— Page —

I spent the morning at Pulborough Brooks as a hides and trails volunteer again. This is the first time I've gone out on my own as I've had Graham, a much more experienced and knowledgeable volunteer, showing me the ropes these past few weeks. I was glad of the chance to see how I got on with identifying trickier species without a seasoned birder to help me. Of course, I had my Collins guide tucked in my backpack but I didn't need it today. So far I've been lucky with the weather on the days I've been on the reserve and today was particularly lovely; what I'd call a proper autumn day. There were a few raptors about, including a couple of sparrowhawks and male kestrels, and one female peregrine bathing in a small pool in front of Winpenny hide.

That is a peregrine-I promise! These terrible photos were snapped on my phone through the scope.

I had an especially close encounter with a pair of goldcrests which were busy picking insects of leaves only a couple of feet above me. I was close enough to see the reflection in their eyes and that fantastic streak of yellow on their heads. They weren't fazed at all by me stood so near which is pretty unusual for what is normally a very shy bird!

At Hanger View, I stood with a group of visitors and watched two healthy-looking male bullfinches flicking between the sloes. A buzzard circled over the pools for a while but was seen off by a rather brave and determined lapwing. From Nettley's hide, I managed to identify five black-tailed godwits which I was pleased with as I'd never seen them in the flesh before, although I knew they were about having checked the sightings book when I arrived. Myself and the visitors in the hide also picked out three snipe with some difficulty; boy, those birds blend in! It certainly helped to have the scope with me.
Fuzzy Snipe.
Black-tailed Godwits

When I got back to the visitor's centre, it occurred to me that, apart from taking a few photos, I had just spent four hours completely away from technology. I'll openly admit that I use my phone far too much normally and it's become one of those bad habits that I hate but find very hard to break. Part of the reason I use social media a lot is to do with my portrait business as I always have messages to reply to and I don't like to leave those too long. However, I know full well that I check Facebook/Instagram/Twitter/Insert preferred platform here too many times in a day and it's something I try hard to avoid. The fact that I didn't once feel the need to hop online while I was out and about on the reserve today proves that I am capable of cutting back. I actually felt really good about having been off grid for a short while and just spending time in the fresh air doing something I genuinely enjoyed, something that didn't involve a screen.

— Objective A —
In the birding diary above, where was the female peregrine bathing?
— Objective B —
Which named hides or viewpoints on the reserve does the birding diary mention? List every one.
— Objective C —
Can you carry the birding diary on past its final sentence, keeping the same voice?

— Data lines —
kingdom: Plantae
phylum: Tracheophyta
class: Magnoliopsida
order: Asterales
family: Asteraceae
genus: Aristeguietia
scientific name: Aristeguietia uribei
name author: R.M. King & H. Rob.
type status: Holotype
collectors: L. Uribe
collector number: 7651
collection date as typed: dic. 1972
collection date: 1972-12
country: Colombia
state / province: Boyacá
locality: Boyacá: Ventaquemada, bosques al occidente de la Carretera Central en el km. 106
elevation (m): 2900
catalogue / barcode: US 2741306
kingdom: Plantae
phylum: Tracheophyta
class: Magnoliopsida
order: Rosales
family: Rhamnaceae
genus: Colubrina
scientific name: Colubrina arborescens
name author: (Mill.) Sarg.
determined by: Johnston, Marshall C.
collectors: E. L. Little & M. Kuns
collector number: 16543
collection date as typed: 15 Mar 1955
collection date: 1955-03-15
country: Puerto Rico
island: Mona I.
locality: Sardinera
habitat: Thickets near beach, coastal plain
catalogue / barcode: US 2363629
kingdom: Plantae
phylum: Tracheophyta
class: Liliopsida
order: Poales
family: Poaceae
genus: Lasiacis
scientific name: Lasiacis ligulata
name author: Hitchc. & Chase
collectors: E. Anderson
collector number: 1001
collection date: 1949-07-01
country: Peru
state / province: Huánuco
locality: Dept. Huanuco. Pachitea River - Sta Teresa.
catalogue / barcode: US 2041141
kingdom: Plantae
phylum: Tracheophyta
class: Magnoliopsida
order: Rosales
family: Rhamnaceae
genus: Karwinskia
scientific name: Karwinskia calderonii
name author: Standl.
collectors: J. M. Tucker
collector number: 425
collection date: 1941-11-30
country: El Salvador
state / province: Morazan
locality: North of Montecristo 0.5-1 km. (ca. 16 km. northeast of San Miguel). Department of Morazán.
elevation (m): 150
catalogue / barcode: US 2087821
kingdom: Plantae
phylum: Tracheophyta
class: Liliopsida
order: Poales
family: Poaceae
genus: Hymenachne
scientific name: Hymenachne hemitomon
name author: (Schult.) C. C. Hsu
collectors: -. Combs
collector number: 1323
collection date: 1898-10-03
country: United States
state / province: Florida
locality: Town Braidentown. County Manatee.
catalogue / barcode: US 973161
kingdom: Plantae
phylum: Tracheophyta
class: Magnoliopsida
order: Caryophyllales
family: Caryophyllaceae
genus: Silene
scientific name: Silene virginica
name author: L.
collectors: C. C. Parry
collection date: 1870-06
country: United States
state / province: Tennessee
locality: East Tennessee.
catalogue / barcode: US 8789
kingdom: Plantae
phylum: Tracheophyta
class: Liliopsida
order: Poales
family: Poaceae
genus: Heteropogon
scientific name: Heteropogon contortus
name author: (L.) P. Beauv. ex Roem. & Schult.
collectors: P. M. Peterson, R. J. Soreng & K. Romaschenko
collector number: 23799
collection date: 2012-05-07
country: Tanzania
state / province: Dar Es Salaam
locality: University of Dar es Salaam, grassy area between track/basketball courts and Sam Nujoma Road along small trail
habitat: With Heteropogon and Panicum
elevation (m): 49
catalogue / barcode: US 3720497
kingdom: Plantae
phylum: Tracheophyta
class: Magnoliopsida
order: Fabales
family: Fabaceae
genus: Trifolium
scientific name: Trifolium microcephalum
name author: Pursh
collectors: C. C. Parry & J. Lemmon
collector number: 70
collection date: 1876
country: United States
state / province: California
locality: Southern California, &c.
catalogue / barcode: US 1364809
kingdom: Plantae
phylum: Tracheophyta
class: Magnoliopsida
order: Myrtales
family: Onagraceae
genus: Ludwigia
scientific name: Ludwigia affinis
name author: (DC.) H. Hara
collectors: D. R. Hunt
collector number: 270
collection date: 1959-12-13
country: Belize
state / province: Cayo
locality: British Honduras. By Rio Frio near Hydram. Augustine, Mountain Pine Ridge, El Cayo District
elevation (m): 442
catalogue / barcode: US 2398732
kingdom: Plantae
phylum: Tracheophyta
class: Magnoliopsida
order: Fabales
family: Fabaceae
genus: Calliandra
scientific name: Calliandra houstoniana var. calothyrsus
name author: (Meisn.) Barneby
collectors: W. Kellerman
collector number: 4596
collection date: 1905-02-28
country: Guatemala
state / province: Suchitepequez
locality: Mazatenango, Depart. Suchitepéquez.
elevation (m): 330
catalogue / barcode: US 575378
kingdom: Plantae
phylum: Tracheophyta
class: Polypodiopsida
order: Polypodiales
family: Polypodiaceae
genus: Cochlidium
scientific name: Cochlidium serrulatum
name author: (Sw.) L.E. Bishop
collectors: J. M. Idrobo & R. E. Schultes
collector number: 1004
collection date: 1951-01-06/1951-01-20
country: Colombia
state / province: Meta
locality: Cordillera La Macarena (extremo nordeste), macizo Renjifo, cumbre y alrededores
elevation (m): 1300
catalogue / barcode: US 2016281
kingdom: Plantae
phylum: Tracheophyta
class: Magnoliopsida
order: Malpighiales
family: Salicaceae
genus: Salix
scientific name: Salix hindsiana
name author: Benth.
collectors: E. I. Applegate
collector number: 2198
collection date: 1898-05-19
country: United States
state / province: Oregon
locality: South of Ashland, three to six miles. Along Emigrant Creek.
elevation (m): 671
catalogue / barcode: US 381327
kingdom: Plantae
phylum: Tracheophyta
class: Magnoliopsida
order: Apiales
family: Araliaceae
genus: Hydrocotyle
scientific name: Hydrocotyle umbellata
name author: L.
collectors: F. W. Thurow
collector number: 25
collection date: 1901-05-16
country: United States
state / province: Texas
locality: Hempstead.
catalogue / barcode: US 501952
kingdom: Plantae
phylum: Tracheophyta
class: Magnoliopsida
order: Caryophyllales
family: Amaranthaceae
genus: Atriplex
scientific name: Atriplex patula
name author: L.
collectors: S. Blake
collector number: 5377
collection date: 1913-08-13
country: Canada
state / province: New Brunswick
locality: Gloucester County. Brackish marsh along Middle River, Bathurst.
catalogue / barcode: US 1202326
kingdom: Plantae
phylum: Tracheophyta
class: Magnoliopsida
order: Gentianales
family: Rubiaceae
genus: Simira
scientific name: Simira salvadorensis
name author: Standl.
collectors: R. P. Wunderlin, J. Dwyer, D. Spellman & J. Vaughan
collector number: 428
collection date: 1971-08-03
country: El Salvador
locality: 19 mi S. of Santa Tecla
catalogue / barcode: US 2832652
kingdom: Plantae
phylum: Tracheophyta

— Exercise response A —
In a small pool in front of Winpenny hide.

— Exercise response B —
Winpenny hide, Hanger View, Nettley's hide

— Exercise response C —
Wednesday, 23 September 2015

Greeted by a Grey Wagtail

The weekend just gone was rather a busy one for me. As I discussed in my last post, I held another beach clean-up in Worthing for the MCS Great British Beach Clean on the Saturday which was a great success all round. On Sunday morning, my legs were aching from walking on the pebbles but despite this, I headed over to Pulborough Brooks to start another new volunteer role. I've been a volunteer in RSPB Pulborough's visitor centre since 2013 which has been instrumental in the building of my wildlife knowledge and communication with the public. The opportunity recently came up to join the hides and trails team and I thought it would be a great chance to branch out a bit and get myself more involved with a different aspect of the reserve.

I was taken round the reserve by Graham, another H&T volunteer who has many years of experience and knowledge, and was happy to share it with myself and Ben, another new volunteer. We were extremely lucky with the weather as Saturday's beautiful sunshine carried on which meant there were a few raptors about, using the thermals to their advantage. Our first spot was a sparrowhawk, though we were initially unsure as it was a fair distance away and its flying pattern was slightly out of character. It appeared to be catching insects in flight which is behaviour one would normally expect to see in a hobby, although the wings were the wrong shape for that. In the end, Graham managed to glimpse it in his scope and confirmed it as a sparrowhawk. Obviously one having a funny turn!


My birding knowledge has certainly expanded over the past couple of years but I am nowhere near competent in identification, so I'm always quite pleased when I spot a bird that is a bit trickier and correctly I.D. it straight away. This happened a few times on Sunday; one was a blackcap which generally isn't hard to identify but I don't see them very often; another was a female shoveler nestled among a group of mallards. We had some exciting sightings across the course of the day and the majority of these were at Hanger View where we spent quite a bit of time. Several kestrels were seen flying past and hovering over the North Brooks and one perched itself at the top of a berry-laden bush right in front of our position. It was a pleasure to observe this beautiful raptor bathed in sunlight, calmly preening itself and stretching its wings. I actually didn't realise kestrels had such vibrant orange legs until I saw this one through my binoculars.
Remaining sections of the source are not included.